Di Sāvatthī. Brahmana Saṅgārava mendatangi Sang Bhagavā dan saling bertukar sapa dengan Beliau. Ketika mereka telah mengakhiri ramah tamah itu, ia duduk di satu sisi dan berkata kepada Sang Bhagavā:

“Guru Gotama, apakah sebab dan alasan mengapa kadang-kadang himne-himne yang sudah pernah dilafalkan dalam waktu yang lama tidak dapat teringat, apalagi yang belum pernah dilafalkan? Apakah sebab dan alasan mengapa kadang-kadang himne-himne yang tidak pernah dilafalkan dalam waktu yang lama dapat teringat, apalagi yang sudah pernah dilafalkan?”

(i. Mengapa himne-himne tidak dapat teringat)
“Brahmana, ketika seseorang berdiam dengan pikiran dikuasai oleh nafsu indria, dibanjiri oleh nafsu indria, dan ia tidak memahami sebagaimana adanya jalan membebaskan diri dari nafsu indria yang telah muncul, pada saat itu ia tidak mengetahui juga tidak melihat sebagaimana adanya kebaikannya sendiri, atau kebaikan orang lain, atau kebaikan diri sendiri dan orang lain. Dan bahkan himne-himne yang sudah pernah dilafalkan dalam waktu yang lama tidak dapat teringat, apalagi yang belum pernah dilafalkan.

“Misalkan, Brahmana, ada semangkuk air yang dicampur dengan pewarna, kunyit, pewarna biru, atau pewarna merah. Jika seseorang yang berpenglihatan baik memeriksa pantulan wajahnya pada air itu, maka ia tidak akan mengetahui juga tidak melihatnya sebagaimana adanya. Demikian pula, Brahmana, ketika seseorang berdiam dengan pikiran dikuasai oleh nafsu indria … … pada saat itu bahkan himne-himne yang sudah pernah dilafalkan dalam waktu yang lama tidak dapat teringat, apalagi yang belum pernah dilafalkan.

“Kemudian, Brahmana, ketika seseorang berdiam dengan pikiran dikuasai oleh permusuhan, dibanjiri oleh permusuhan, dan ia tidak memahami sebagaimana adanya jalan membebaskan diri dari permusuhan yang telah muncul, pada saat itu ia tidak mengetahui juga tidak melihat sebagaimana adanya kebaikannya sendiri, atau kebaikan orang lain, atau kebaikan diri sendiri dan orang lain.
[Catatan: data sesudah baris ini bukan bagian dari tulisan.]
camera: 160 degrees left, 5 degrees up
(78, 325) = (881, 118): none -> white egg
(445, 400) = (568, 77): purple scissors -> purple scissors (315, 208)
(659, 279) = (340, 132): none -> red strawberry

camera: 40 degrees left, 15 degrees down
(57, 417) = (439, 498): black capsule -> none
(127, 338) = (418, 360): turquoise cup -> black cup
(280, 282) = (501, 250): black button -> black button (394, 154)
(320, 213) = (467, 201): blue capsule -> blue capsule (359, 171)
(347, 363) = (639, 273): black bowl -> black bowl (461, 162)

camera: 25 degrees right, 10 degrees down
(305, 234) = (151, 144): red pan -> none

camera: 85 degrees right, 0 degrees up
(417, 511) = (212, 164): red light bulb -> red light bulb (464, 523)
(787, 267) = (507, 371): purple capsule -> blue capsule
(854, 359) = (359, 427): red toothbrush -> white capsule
Dan bahkan himne-himne yang sudah pernah dilafalkan dalam waktu yang lama tidak dapat teringat, apalagi yang belum pernah dilafalkan.
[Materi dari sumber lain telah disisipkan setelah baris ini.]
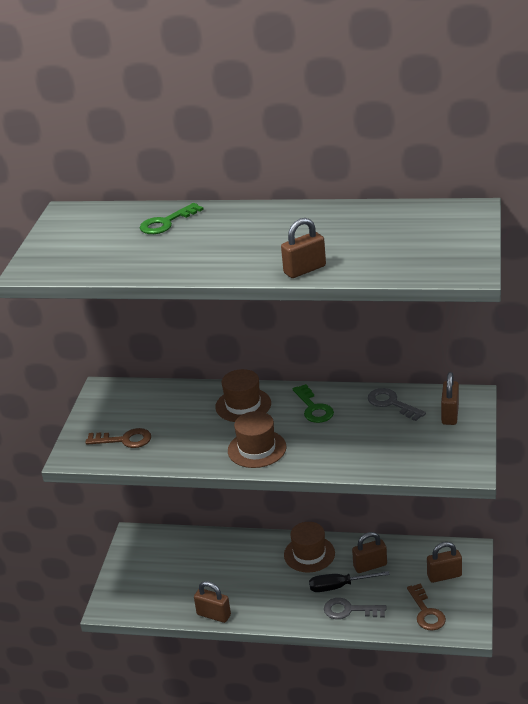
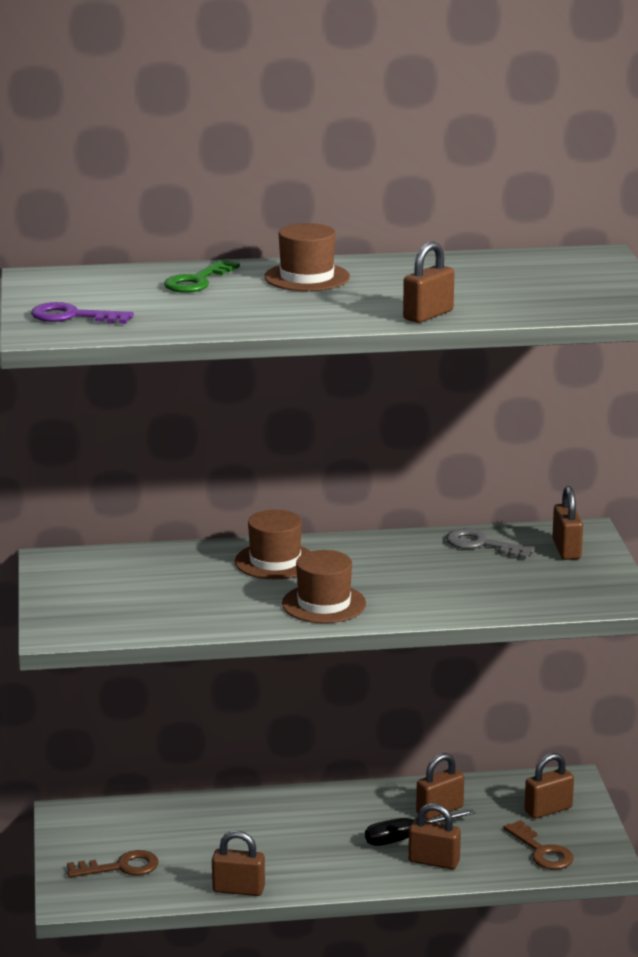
camera: 20 degrees left, 10 degrees down
(61, 254) = (73, 316): none -> purple key
(124, 440) = (124, 610): brown key -> brown key (121, 867)
(309, 554) = (345, 807): brown hat -> brown hat (307, 277)
(313, 408) = (377, 557): green key -> none
(349, 610) = (434, 861): grey key -> brown padlock

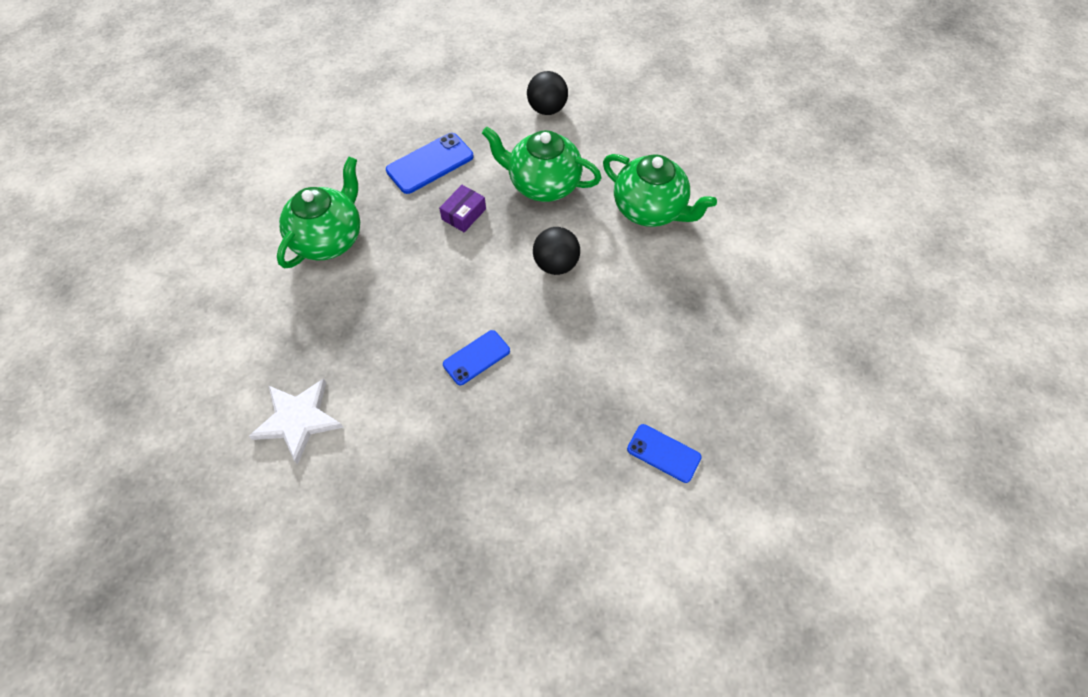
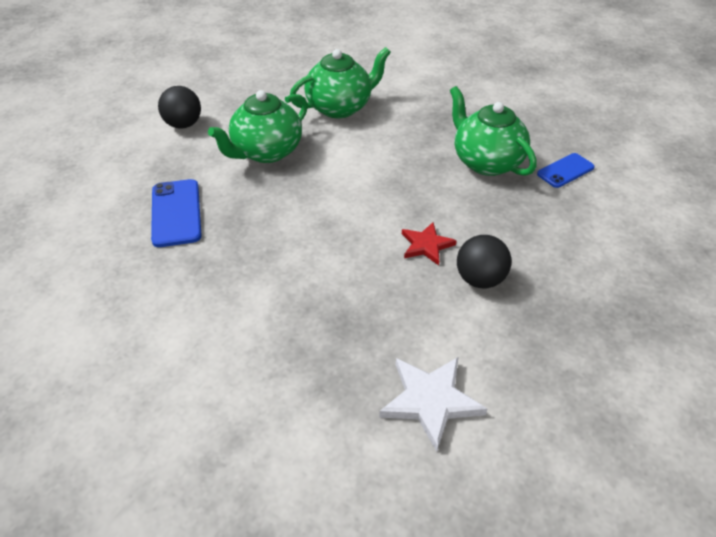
camera: 65 degrees left, 15 degrees down
(329, 238) = (207, 315): green teapot -> green teapot (486, 162)
(464, 214) = (259, 208): purple box -> none
(476, 357) = (426, 245): blue phone -> red star
(556, 264) = (358, 170): black ball -> black ball (480, 279)

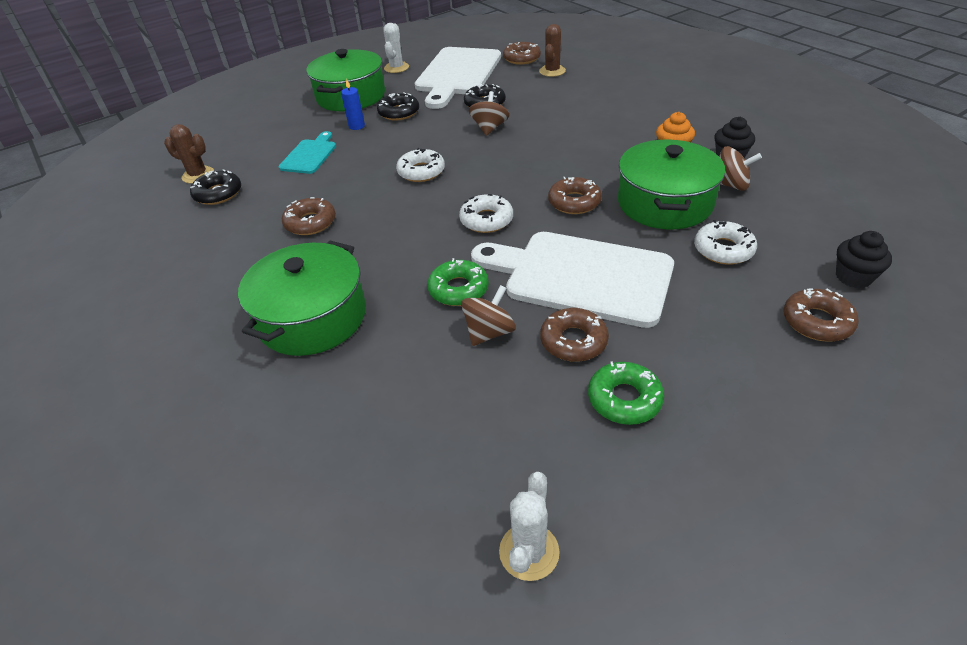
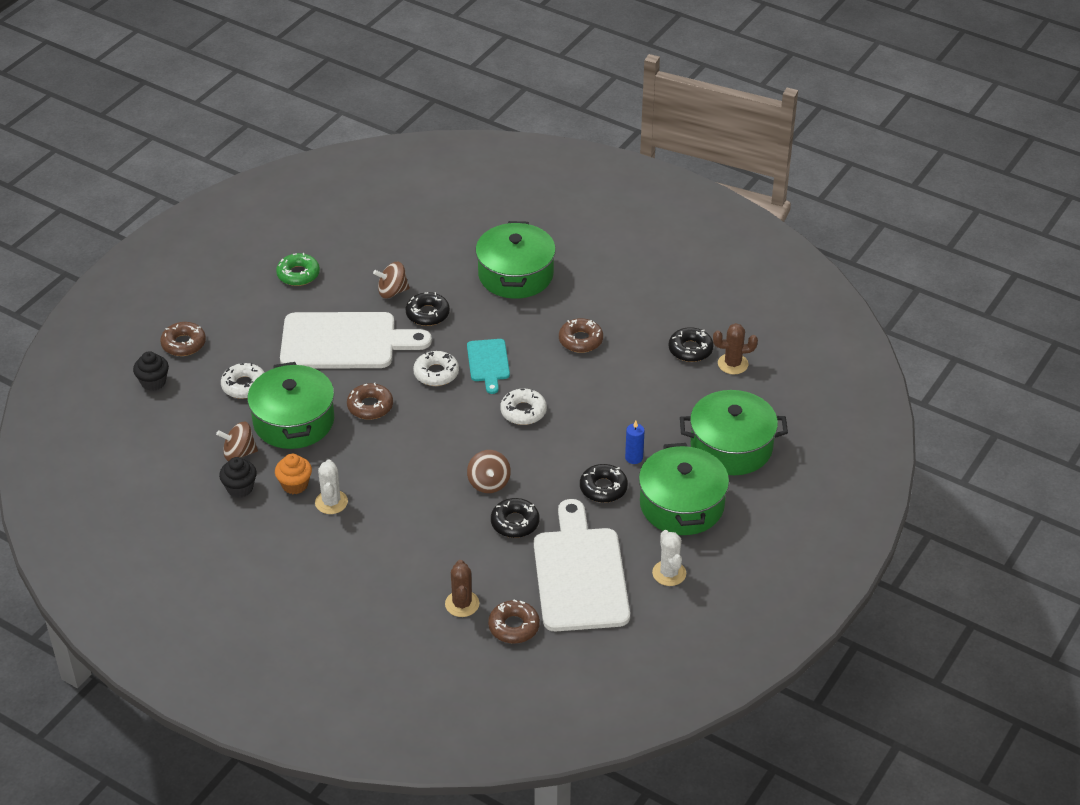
camera: 155 degrees right, 0 degrees up
(275, 121) = (731, 447): none -> green pot
(309, 155) = (648, 409): turquoise cutting board -> turquoise cutting board (488, 363)
(458, 289) = (427, 314): green donut -> black donut
(489, 332) = (392, 291): brown spinning top -> brown spinning top turned 60 degrees clockwise
(529, 552) = (329, 206): white cactus -> white cactus (331, 502)
(573, 341) = (336, 298): brown donut -> none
“Misalkan, Brahmana, ada semangkuk air dipanaskan di atas api, bergelembung dan mendidih. Jika seseorang yang berpenglihatan baik memeriksa pantulan wajahnya pada air itu, maka ia tidak akan mengetahui juga tidak melihatnya sebagaimana adanya. Demikian pula, Brahmana, ketika seseorang berdiam dengan pikiran dikuasai oleh permusuhan … pada saat itu bahkan puji-pujian yang sudah pernah dilafalkan dalam waktu yang lama tidak dapat teringat, apalagi yang belum pernah dilafalkan.

“Kemudian, Brahmana, ketika seseorang berdiam dengan pikiran dikuasai oleh kelambanan dan ketumpulan, dibanjiri oleh kelambanan dan ketumpulan, dan ia tidak memahami sebagaimana adanya jalan membebaskan diri dari kelambanan dan ketumpulan yang telah muncul, pada saat itu ia tidak mengetahui juga tidak melihat sebagaimana adanya kebaikannya sendiri, atau kebaikan orang lain, atau kebaikan diri sendiri dan orang lain. Dan bahkan himne-himne yang sudah pernah dilafalkan dalam waktu yang lama tidak dapat teringat, apalagi yang belum pernah dilafalkan.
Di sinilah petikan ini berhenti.